"A well-written and thought-provoking account of the current crisis of globalization. Not everyone will agree with Eyal's interpretation, but few will remain indifferent." —Yuval Noah Harari, author of Sapiens
An eye-opening examination of nationalism’s spread around the world as the promise of globalism wanes
Revolt is an eloquent and provocative challenge to the prevailing wisdom about the rise of nationalism and populism. With a vibrant and informed voice, Nadav Eyal illustrates how modern globalization is not sustainable. He contends that the collapse of the current world order is not so much about the imbalance between technological achievement and social progress or the breakdown of liberal democracy as it is about a passion to upend and destroy power structures that have become hollow, corrupt. or simply unresponsive to urgent needs. Eyal illuminates the benign and malignant forces that have so rapidly transformed our economic, political, and cultural realities, shedding light not only on the economic and cultural revolution that has come to define our time but also on the counterrevolution waged by those it has marginalized and exploited.

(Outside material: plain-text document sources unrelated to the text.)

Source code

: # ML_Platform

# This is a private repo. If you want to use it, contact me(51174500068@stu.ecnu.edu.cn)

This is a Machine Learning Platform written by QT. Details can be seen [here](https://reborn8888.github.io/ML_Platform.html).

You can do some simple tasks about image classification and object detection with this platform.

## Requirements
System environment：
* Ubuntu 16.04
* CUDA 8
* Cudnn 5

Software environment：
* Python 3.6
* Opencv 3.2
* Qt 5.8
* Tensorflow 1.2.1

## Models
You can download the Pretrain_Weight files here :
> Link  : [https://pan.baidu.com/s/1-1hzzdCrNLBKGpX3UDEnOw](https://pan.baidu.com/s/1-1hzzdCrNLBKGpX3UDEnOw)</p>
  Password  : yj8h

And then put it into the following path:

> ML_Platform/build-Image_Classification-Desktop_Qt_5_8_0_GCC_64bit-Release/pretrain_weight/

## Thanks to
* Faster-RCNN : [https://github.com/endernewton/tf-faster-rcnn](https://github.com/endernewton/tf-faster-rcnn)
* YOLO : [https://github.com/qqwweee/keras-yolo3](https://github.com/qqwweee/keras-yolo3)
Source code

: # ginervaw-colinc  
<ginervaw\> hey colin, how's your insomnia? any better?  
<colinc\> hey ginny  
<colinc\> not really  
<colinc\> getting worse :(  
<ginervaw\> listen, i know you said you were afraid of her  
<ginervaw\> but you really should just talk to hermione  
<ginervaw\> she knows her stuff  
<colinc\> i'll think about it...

With a mixture of journalistic narrative, penetrating vignettes, and original analysis, Revolt shows that the left and right have much in common. Eyal tells stories of distressed Pennsylvania coal miners, anarchist communes on the outskirts of Athens, a Japanese town with collapsing fertility rates, neo-Nazis in Germany, and Syrian refugee families whom he accompanied from the shores of Greece to their destination in Germany. Into these reports from the present Eyal weaves lessons from the past, from the opium wars in China to colonialist Haiti to the Marshall Plan. With these historical ties, he shows that the revolts’ roots have always been deep and strong, and that rather than seeing current uprisings as part of a passing phenomenon, we should recognize that revolt is the new status quo.
Almost everyone can find something to hate about the rise of global trade, migration, and cultural diffusion, according to this deeply reported yet inconclusive debut. Calling antiglobalism "a justified revolt... has mutated into a rejection of progress itself," Israeli journalist Eyal explores the resulting discontents, documenting European rightists railing against Muslim immigrants, Syrian refugees hoping to start over in Europe, Greek anarchists writing anticapitalist manifestos and preparing Molotov cocktails, the 2008 jihadi terrorist attacks in Mumbai, starving African penguins that have to be force-fed by humans because overfishing has destroyed their food supply, and disillusioned Pennsylvania Democrats who voted for Trump in 2016. Eyal's vivid reportage ("being surrounded by neo-Nazis is just like being surrounded by sharks, except that there's no cage") is supported by intriguing disquisitions on the history of trade and empire. However, his evidence that the revolt is driven by religious, nationalist, or ideological "fundamentalism" opposed to liberal values is less cogent, and maps haphazardly onto the grab bag of episodes including Brexit, the Fukushima nuclear accident, and the Sandy Hook school shooting he surveys. This unfocused treatise comes up short.